George Stephenson

Personal information
- Full name: George Ternent Stephenson
- Date of birth: 3 September 1900
- Place of birth: Seaton Delaval, Northumberland, England
- Date of death: 18 August 1971 (aged 70)
- Height: 5 ft 9+1⁄2 in (1.77 m)
- Position: Inside forward

Senior career*
- Years: Team / Apps / (Gls)
- 1919–1927: Aston Villa / 93 / (22)
- 1927–1931: Derby County / 111 / (53)
- 1931–1933: Sheffield Wednesday / 39 / (17)
- 1933–1934: Preston North End / 25 / (16)
- 1934–1936: Charlton Athletic / 50 / (12)

International career
- 1928–1931: England / 3 / (2)

Managerial career
- 1947–1952: Huddersfield Town

= George Stephenson (footballer, born 1900) =

English footballer and manager

George Ternent Stephenson (3 September 1900 – 18 August 1971) was a professional manager at Huddersfield Town. He was the younger brother of the ex-Town player Clem Stephenson.
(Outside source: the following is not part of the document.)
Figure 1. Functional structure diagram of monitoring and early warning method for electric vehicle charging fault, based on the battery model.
As a player, he spent the period from November 1919 to November 1927 with Aston Villa. The team sailed North to Sweden on their first foreign tour in May 1926. Örgryte celebrated a major success when beating Villa 5–2 and they were defeated by Gothenburg-combined (Kombinerol Gotesburgslag). Villa won 11–2 over the select Oslo-combined Lyn og Frig including FK Lyn & Frigg Oslo players. Len Capewell scored four, Billy Walker a hat-trick, Dorrell a brace, and Tommy Muldoon scored the goal of the game while Stephenson scored the other.
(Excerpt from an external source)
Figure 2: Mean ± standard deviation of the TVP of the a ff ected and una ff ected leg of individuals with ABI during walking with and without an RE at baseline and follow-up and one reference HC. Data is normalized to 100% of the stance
After four seasons at Derby County, he moved on to Sheffield Wednesday in 1931. He spent the 1933–34 season with Preston North End before spending the last three years of his career with Charlton Athletic where he retired in 1936.
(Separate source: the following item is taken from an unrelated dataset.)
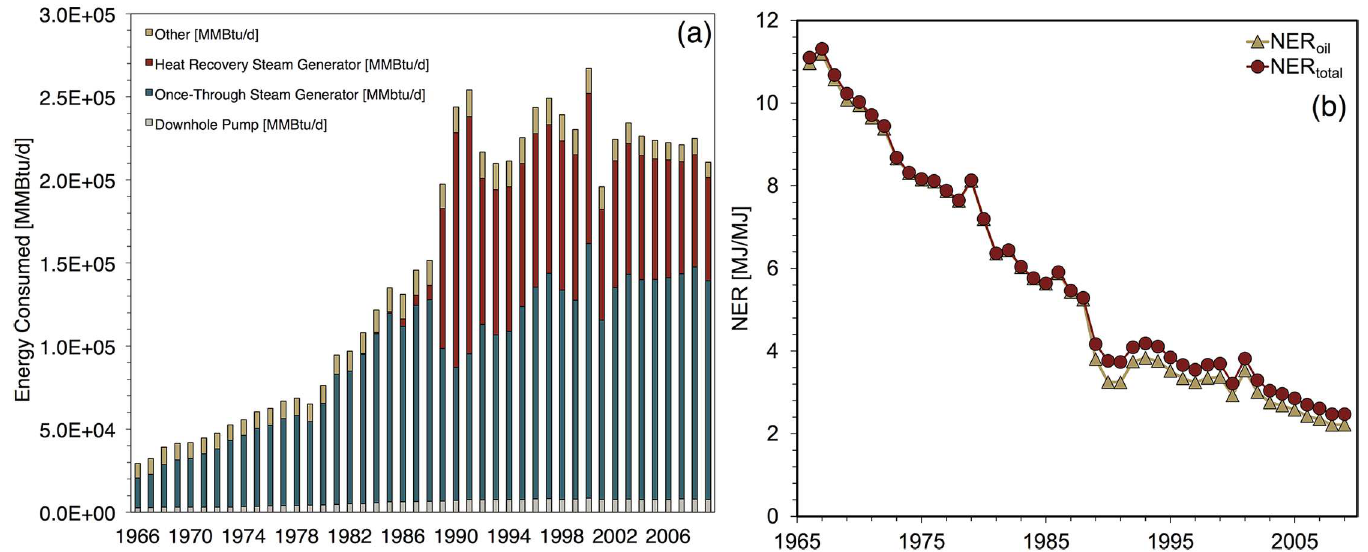
Fig 9. Midway-Sunset base case results showing (a) total energy inputs for major processes(b) NER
He was also an England international, making two appearances in 1928, scoring twice against France on his debut on 17 May 1928. He made his third and final appearance for England on 14 May 1931.

His son Bob was also a professional footballer, playing for Derby County, Shrewsbury Town and Rochdale in the 1960s, as well as playing cricket for Derbyshire and Hampshire between 1967 and 1980.